It’s good, Jim, but is it SF?

In a previous post – in fact in more than one, if I’m honest – I bemoaned the fact that a large number of general readers of intelligent fiction will never look at my stuff simply because it’s science fiction.  The odd thing is that, more than once, I’ve seen reviews by people who do read SF saying that my books aren’t really SF at all.

Here’s an example.  I’m not complaining in any way about this kind and wonderfully positive review of Dark Eden (which I very much hope will tempt some of those non-SF readers to give the book a try.)   I’m also not saying the reviewer is wrong: there is no single straightforward definition, after all, of what is SF and what is not.  But I am genuinely curious to know why he/she thinks that Dark Eden ‘isn’t really science-fiction, although it is set on an alien planet’.

It is set on an alien planet, a planet with no sun, with an entire ecology of animal and plant-like lifeforms which have evolved to generate their own light and derive their energy from the planet’s own hot core.  And it deals with the descendants of two marooned astronauts, trying to come to terms with this world.   This is easily science-fictional enough, I’m pretty certain, to exclude the majority of non-SF  readers, so I wonder in what sense might the book be described as not really being SF?

I’m honestly not sure, but I think possibly what this and one or two other reviewers may mean is that, having established this world, I let it become the background to a human story, rather than the source, in itself, of the plot.   The story is about the lives of the people in Eden, their society, their emerging politics, rather than being based on a series of revelations about the nature of Eden itself.   Is that it, I wonder?

My personal feeling about those revelation-type plots is that they tend to spoil the fictional world.  Although in a way it is background, in another way the planet Eden is, to me, absolutely the core and heart of the book.  And I wanted the reader to experience Eden as we experience our own planet, as the foundation of the characters’ lives, rather than as a puzzle or a riddle to be unpicked and solved.   It’s a matter of personal taste, but, with one or two great exceptions, I’ve never been that keen on ‘mystery’ plots in general.   (I’ve never really taken to whodunits, for instance.)  I don’t feel that solving puzzles is fundamentally what life is about.

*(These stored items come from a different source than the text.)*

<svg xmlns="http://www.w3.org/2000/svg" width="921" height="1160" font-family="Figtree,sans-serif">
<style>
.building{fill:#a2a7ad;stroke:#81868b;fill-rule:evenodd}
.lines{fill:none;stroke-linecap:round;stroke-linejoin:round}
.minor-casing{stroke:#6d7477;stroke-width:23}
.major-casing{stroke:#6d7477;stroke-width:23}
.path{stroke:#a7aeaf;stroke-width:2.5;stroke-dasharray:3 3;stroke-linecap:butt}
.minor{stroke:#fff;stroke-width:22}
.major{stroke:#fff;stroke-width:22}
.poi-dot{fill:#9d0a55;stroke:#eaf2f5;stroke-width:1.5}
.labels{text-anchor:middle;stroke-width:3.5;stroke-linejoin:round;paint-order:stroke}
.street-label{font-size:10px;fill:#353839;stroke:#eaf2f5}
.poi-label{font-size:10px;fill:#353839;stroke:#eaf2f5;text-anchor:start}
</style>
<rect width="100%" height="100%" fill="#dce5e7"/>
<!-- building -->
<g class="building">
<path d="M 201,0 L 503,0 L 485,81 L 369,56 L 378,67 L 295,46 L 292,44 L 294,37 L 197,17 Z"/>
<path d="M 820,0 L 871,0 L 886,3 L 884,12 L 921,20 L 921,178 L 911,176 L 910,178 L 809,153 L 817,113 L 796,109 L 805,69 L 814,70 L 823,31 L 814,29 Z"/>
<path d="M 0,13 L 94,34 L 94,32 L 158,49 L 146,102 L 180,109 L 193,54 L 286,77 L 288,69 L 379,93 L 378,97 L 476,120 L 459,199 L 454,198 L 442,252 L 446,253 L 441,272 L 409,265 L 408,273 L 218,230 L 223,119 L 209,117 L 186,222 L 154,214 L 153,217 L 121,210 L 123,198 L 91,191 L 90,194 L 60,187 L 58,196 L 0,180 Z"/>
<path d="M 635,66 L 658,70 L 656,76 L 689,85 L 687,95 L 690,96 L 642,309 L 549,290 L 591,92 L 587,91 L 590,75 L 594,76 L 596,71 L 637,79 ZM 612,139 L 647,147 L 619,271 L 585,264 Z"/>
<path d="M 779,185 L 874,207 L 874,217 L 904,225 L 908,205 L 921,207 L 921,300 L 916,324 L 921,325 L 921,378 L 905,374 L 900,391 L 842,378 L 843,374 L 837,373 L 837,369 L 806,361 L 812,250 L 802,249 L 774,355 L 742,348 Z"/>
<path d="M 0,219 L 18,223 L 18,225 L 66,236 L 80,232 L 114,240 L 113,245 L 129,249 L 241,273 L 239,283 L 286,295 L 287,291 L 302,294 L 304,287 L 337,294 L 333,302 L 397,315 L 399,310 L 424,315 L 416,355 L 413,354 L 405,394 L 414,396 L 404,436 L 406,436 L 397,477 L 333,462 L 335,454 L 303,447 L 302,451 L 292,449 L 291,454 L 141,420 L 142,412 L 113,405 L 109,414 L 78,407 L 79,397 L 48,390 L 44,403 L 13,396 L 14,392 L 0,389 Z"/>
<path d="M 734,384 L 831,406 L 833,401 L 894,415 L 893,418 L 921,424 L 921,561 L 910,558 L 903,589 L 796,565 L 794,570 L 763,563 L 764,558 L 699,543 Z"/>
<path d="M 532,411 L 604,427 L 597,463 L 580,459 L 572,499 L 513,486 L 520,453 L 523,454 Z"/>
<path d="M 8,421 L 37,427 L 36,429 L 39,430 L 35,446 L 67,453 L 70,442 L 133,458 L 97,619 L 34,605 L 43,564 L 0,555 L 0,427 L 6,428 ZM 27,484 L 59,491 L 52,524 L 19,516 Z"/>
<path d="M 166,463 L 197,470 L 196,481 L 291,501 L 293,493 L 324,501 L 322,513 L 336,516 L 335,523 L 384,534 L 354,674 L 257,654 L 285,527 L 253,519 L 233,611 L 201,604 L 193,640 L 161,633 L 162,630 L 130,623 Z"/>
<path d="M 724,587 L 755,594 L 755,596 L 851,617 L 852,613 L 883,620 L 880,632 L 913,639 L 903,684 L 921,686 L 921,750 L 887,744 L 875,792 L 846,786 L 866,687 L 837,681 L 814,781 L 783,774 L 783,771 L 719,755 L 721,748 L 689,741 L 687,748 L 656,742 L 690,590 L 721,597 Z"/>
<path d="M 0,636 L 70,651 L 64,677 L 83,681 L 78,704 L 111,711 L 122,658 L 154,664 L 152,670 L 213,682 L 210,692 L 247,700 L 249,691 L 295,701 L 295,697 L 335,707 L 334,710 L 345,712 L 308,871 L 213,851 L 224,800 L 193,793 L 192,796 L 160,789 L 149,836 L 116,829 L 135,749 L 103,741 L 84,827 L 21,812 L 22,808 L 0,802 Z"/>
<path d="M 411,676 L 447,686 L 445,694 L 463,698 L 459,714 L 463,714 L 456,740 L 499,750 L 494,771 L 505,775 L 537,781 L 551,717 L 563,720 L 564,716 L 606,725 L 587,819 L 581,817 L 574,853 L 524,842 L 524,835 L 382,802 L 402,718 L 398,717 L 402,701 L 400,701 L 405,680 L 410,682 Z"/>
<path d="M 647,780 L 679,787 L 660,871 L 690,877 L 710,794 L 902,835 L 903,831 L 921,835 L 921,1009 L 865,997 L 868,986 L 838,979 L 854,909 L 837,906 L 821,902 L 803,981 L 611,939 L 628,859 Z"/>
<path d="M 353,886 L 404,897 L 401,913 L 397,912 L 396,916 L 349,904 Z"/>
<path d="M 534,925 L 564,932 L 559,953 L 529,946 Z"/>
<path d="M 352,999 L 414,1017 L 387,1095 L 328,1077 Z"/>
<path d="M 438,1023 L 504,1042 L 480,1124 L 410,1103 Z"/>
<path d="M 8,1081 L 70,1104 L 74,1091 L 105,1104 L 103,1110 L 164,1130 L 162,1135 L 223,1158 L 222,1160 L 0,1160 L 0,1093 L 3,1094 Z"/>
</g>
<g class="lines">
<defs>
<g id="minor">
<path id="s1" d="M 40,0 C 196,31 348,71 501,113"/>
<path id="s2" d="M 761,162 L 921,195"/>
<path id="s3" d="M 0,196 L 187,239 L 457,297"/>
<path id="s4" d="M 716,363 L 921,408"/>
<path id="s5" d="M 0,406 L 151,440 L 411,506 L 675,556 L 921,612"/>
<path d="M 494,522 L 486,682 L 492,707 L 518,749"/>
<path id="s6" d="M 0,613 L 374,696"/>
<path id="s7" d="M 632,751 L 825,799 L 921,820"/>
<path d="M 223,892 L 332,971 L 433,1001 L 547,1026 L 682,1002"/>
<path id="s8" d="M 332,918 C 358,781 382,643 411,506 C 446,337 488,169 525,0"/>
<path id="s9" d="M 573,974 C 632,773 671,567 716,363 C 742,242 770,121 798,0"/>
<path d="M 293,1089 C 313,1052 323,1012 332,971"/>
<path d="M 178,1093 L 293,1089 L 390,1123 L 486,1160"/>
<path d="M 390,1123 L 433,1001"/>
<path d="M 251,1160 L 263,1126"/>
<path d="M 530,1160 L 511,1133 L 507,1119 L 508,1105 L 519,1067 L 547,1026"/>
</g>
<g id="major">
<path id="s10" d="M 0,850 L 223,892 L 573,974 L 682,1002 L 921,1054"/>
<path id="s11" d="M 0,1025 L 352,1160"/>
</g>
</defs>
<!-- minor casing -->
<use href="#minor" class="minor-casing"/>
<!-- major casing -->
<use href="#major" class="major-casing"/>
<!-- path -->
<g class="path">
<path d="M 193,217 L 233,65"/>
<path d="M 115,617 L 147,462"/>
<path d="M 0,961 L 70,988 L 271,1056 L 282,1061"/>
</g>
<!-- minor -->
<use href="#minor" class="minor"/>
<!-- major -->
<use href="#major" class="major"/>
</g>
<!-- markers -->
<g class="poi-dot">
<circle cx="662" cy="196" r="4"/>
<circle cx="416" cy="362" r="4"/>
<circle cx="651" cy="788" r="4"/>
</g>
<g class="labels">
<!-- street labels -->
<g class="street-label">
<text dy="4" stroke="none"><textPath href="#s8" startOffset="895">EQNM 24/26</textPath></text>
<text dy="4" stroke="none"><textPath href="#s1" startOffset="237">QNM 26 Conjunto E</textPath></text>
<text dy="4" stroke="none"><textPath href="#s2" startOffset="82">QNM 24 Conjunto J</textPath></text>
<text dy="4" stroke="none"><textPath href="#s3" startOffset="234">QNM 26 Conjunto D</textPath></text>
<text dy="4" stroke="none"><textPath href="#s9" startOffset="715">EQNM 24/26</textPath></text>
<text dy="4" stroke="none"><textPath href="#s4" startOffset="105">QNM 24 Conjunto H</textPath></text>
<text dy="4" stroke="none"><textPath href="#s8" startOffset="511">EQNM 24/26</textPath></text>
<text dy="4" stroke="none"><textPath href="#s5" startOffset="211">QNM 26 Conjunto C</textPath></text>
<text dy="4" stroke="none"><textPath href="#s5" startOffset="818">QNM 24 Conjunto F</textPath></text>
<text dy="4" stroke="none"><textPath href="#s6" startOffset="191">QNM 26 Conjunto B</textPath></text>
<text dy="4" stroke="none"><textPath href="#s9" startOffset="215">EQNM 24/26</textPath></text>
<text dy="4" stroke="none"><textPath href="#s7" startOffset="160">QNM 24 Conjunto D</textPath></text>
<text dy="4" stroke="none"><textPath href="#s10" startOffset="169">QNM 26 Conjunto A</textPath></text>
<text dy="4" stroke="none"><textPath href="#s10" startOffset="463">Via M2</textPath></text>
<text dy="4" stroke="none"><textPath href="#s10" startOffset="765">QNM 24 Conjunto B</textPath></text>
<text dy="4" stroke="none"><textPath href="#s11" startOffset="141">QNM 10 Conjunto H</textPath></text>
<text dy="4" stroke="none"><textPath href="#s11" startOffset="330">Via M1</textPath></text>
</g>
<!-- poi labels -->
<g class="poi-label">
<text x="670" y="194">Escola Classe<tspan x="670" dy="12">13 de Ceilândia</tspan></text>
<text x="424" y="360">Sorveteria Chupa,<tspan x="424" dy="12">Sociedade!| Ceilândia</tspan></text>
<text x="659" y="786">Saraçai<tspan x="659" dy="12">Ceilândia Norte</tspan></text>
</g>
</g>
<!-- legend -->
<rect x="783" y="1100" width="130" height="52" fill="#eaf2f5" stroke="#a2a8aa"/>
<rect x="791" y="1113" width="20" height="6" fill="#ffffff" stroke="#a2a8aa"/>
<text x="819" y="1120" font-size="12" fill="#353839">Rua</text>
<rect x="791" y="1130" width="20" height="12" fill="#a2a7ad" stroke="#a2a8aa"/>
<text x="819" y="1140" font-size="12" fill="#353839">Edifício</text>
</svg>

Does this way of using my science fictional backdrop means that the book as a whole ‘isn’t really SF’?  It’s not for me to say.  I aim to write a book that it would please me to read, and don’t consciously seek either to celebrate or to challenge the traditions and conventions of any particular genre.  I simply go with what seems to work.  And since what works for me always seems to involve alien planets, or robots, or time travel, or virtual reality, or parallel timelines, I’ve always assumed that it was SF.

2 thoughts on “It’s good, Jim, but is it SF?”

  1. I’m tempted to just say most people are idiots, and there’s a sliver of truth in that statement, but to be less obtuse I’d be tempted to say part of the problem lies with what people have grown up with on TV: Doctor Who, Star Trek, and a lot of simplistic goodies vs. baddies stuff with bad effects and worse costumes ranging from V and way on down the scale. Essentially, they think what we write is that kind of thing, but with equations thrown in.

    I had a conversation in a bar the other day where myself and a fellow author got talking to this chap who wanted to tell us about his ‘zombie post-apocalypse’ novel. He mentioned that as he wrote, he found it was turning into…science fiction.

    Myself and Fellow Writer exchanged a glance. Really? I asked, carefully. Surely it was already science fiction?

    Oh no, the chap declared. Unlike sf, his science was real. He made a joke about fake moon landings, and I think he only held back on declaring this to be true because he saw the looks on our faces.

    So there you have it. I have to be honest and say a large number of people don’t get sf because they lack the independence of thought that might allow them to make up their own mind about something, without relying on an opinion derived from some red-top newspaper or from the even more profound ignorance of those around them.

    And when you consider that a large part of the population do believe – openly or otherwise – that there never was a moon landing, or that gravity only works on Earth (I’m not kidding – ask some people what happens to a football if you kick it while standing on the surface of the Moon, and they’ll tell you it falls back to the Earth), it’s no surprise to me there are a lot of people who don’t ‘get’ SF.

    Frankly, I think we’re doing just fine without them. They live in a universe where SF is a variation on Buck Rogers, and two-dimensional heroes ramp up the proton ray to save the space babe. They also live in a universe where planets wobble through space like apples in a dunking barrel, and where the notion of a moon landing is so patently ridiculous it must have been faked.

  2. Yes, Gary, I think most people think of Star Wars or Star Trek when they hear ‘Science Fiction’. Which is a bit like thinking of TV series about Robin Hood or King Arthur when you hear the words ‘historical fiction’. (I doubt that, say, Hilary Mantel actually has this problem though).